-- REQUEST --
In the listing below, locate the line containing "## Some design changes" and the line containing "change the colour". Output both of them and every line between, exactly as written, and nothing more.

-- SUPPLIED INFORMATION --
◆ ◆ ◆ ◆ ◆ ◆ ◆

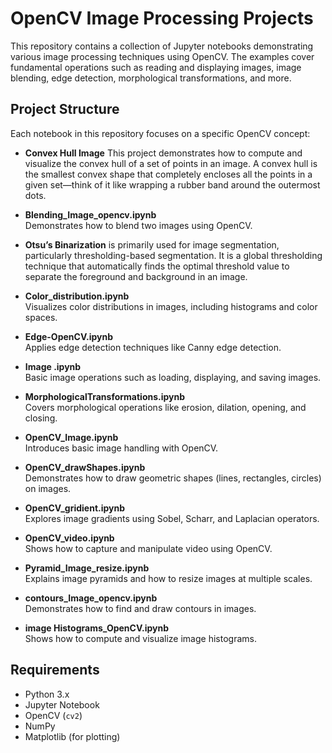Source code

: # OpenCV Image Processing Projects

This repository contains a collection of Jupyter notebooks demonstrating various image processing techniques using OpenCV. The examples cover fundamental operations such as reading and displaying images, image blending, edge detection, morphological transformations, and more.

## Project Structure

Each notebook in this repository focuses on a specific OpenCV concept:

- **Convex Hull Image**
This project demonstrates how to compute and visualize the convex hull of a set of points in an image. A convex hull is the smallest convex shape that completely encloses all the points in a given set—think of it like wrapping a rubber band around the outermost dots.

- **Blending_Image_opencv.ipynb**  
  Demonstrates how to blend two images using OpenCV.

- **Otsu’s Binarization**
  is primarily used for image segmentation, particularly thresholding-based segmentation. It is a global thresholding technique that 
  automatically finds the optimal threshold value to separate the foreground and background in an image.

- **Color_distribution.ipynb**  
  Visualizes color distributions in images, including histograms and color spaces.

- **Edge-OpenCV.ipynb**  
  Applies edge detection techniques like Canny edge detection.

- **Image .ipynb**  
  Basic image operations such as loading, displaying, and saving images.

- **MorphologicalTransformations.ipynb**  
  Covers morphological operations like erosion, dilation, opening, and closing.

- **OpenCV_Image.ipynb**  
  Introduces basic image handling with OpenCV.

- **OpenCV_drawShapes.ipynb**  
  Demonstrates how to draw geometric shapes (lines, rectangles, circles) on images.

- **OpenCV_gridient.ipynb**  
  Explores image gradients using Sobel, Scharr, and Laplacian operators.

- **OpenCV_video.ipynb**  
  Shows how to capture and manipulate video using OpenCV.

- **Pyramid_Image_resize.ipynb**  
  Explains image pyramids and how to resize images at multiple scales.

- **contours_Image_opencv.ipynb**  
  Demonstrates how to find and draw contours in images.

- **image Histograms_OpenCV.ipynb**  
  Shows how to compute and visualize image histograms.

## Requirements

- Python 3.x
- Jupyter Notebook
- OpenCV (`cv2`)
- NumPy
- Matplotlib (for plotting)


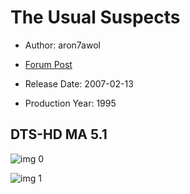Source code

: # The Usual Suspects

* Author: aron7awol

* [Forum Post](https://www.avsforum.com/threads/bass-eq-for-filtered-movies.2995212/post-58277344)

* Release Date: 2007-02-13
* Production Year: 1995

## DTS-HD MA 5.1

![img 0](https://i.imgur.com/kFbdBmA.jpg)

![img 1](https://i.imgur.com/ry8svpE.jpg)

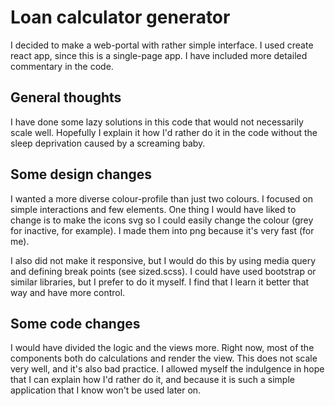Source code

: # Loan calculator generator

I decided to make a web-portal with rather simple interface. I used create react app,
since this is a single-page app.
I have included more detailed commentary in the code.

## General thoughts

I have done some lazy solutions in this code that would not necessarily scale well.
Hopefully I explain it how I'd rather do it in the code without the sleep deprivation caused by
a screaming baby.

## Some design changes

I wanted a more diverse colour-profile than just two colours. I focused on simple interactions and
few elements. One thing I would have liked to change is to make the icons svg so I could easily
change the colour (grey for inactive, for example). I made them into png because it's very fast (for me).

I also did not make it responsive, but I would do this by using media query and defining break points (see sized.scss). I could have used bootstrap or similar libraries, but I prefer to do it myself. I find that I learn
it better that way and have more control.

## Some code changes

I would have divided the logic and the views more. Right now, most of the components both do calculations
and render the view. This does not scale very well, and it's also bad practice. I allowed myself the
indulgence in hope that I can explain how I'd rather do it, and because it is such a simple application
that I know won't be used later on.
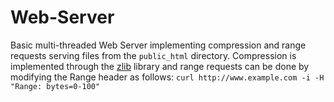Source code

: # Web-Server
Basic multi-threaded Web Server implementing compression and range requests serving files from the `public_html` directory. Compression is implemented through the [zlib](https://zlib.net/zlib_how.html) library and range requests can be done by modifying the Range header as follows: `curl http://www.example.com -i -H "Range: bytes=0-100"`
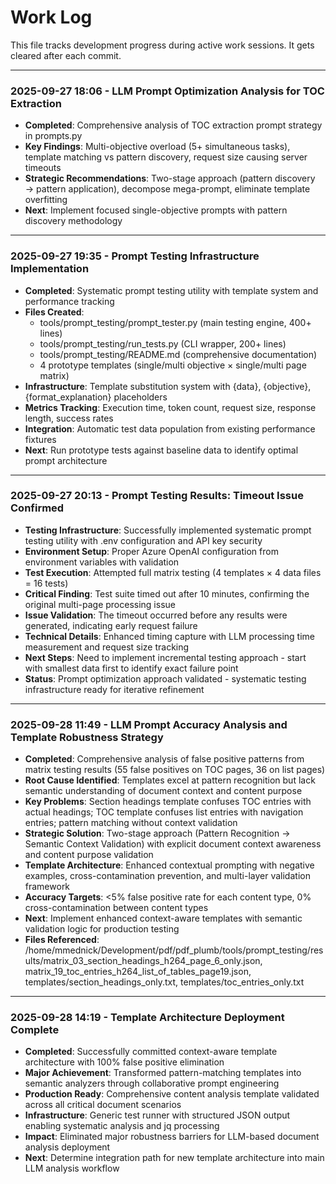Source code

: # Work Log

This file tracks development progress during active work sessions. It gets cleared after each commit.

------
### 2025-09-27 18:06 - LLM Prompt Optimization Analysis for TOC Extraction
- **Completed**: Comprehensive analysis of TOC extraction prompt strategy in prompts.py
- **Key Findings**: Multi-objective overload (5+ simultaneous tasks), template matching vs pattern discovery, request size causing server timeouts
- **Strategic Recommendations**: Two-stage approach (pattern discovery → pattern application), decompose mega-prompt, eliminate template overfitting  
- **Next**: Implement focused single-objective prompts with pattern discovery methodology
---
### 2025-09-27 19:35 - Prompt Testing Infrastructure Implementation
- **Completed**: Systematic prompt testing utility with template system and performance tracking
- **Files Created**: 
  - tools/prompt_testing/prompt_tester.py (main testing engine, 400+ lines)
  - tools/prompt_testing/run_tests.py (CLI wrapper, 200+ lines) 
  - tools/prompt_testing/README.md (comprehensive documentation)
  - 4 prototype templates (single/multi objective × single/multi page matrix)
- **Infrastructure**: Template substitution system with {data}, {objective}, {format_explanation} placeholders
- **Metrics Tracking**: Execution time, token count, request size, response length, success rates
- **Integration**: Automatic test data population from existing performance fixtures
- **Next**: Run prototype tests against baseline data to identify optimal prompt architecture
---
### 2025-09-27 20:13 - Prompt Testing Results: Timeout Issue Confirmed
- **Testing Infrastructure**: Successfully implemented systematic prompt testing utility with .env configuration and API key security
- **Environment Setup**: Proper Azure OpenAI configuration from environment variables with validation
- **Test Execution**: Attempted full matrix testing (4 templates × 4 data files = 16 tests)
- **Critical Finding**: Test suite timed out after 10 minutes, confirming the original multi-page processing issue
- **Issue Validation**: The timeout occurred before any results were generated, indicating early request failure
- **Technical Details**: Enhanced timing capture with LLM processing time measurement and request size tracking
- **Next Steps**: Need to implement incremental testing approach - start with smallest data first to identify exact failure point
- **Status**: Prompt optimization approach validated - systematic testing infrastructure ready for iterative refinement
---
### 2025-09-28 11:49 - LLM Prompt Accuracy Analysis and Template Robustness Strategy
- **Completed**: Comprehensive analysis of false positive patterns from matrix testing results (55 false positives on TOC pages, 36 on list pages)
- **Root Cause Identified**: Templates excel at pattern recognition but lack semantic understanding of document context and content purpose
- **Key Problems**: Section headings template confuses TOC entries with actual headings; TOC template confuses list entries with navigation entries; pattern matching without context validation
- **Strategic Solution**: Two-stage approach (Pattern Recognition → Semantic Context Validation) with explicit document context awareness and content purpose validation
- **Template Architecture**: Enhanced contextual prompting with negative examples, cross-contamination prevention, and multi-layer validation framework
- **Accuracy Targets**: <5% false positive rate for each content type, 0% cross-contamination between content types
- **Next**: Implement enhanced context-aware templates with semantic validation logic for production testing
- **Files Referenced**: /home/mmednick/Development/pdf/pdf_plumb/tools/prompt_testing/results/matrix_03_section_headings_h264_page_6_only.json, matrix_19_toc_entries_h264_list_of_tables_page19.json, templates/section_headings_only.txt, templates/toc_entries_only.txt
---
### 2025-09-28 14:19 - Template Architecture Deployment Complete
- **Completed**: Successfully committed context-aware template architecture with 100% false positive elimination
- **Major Achievement**: Transformed pattern-matching templates into semantic analyzers through collaborative prompt engineering
- **Production Ready**: Comprehensive content analysis template validated across all critical document scenarios
- **Infrastructure**: Generic test runner with structured JSON output enabling systematic analysis and jq processing
- **Impact**: Eliminated major robustness barriers for LLM-based document analysis deployment
- **Next**: Determine integration path for new template architecture into main LLM analysis workflow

◆ ◆ ◆ ◆ ◆ ◆ ◆

-- ANSWER SECTION --
## Some design changes

I wanted a more diverse colour-profile than just two colours. I focused on simple interactions and
few elements. One thing I would have liked to change is to make the icons svg so I could easily
change the colour (grey for inactive, for example). I made them into png because it's very fast (for me).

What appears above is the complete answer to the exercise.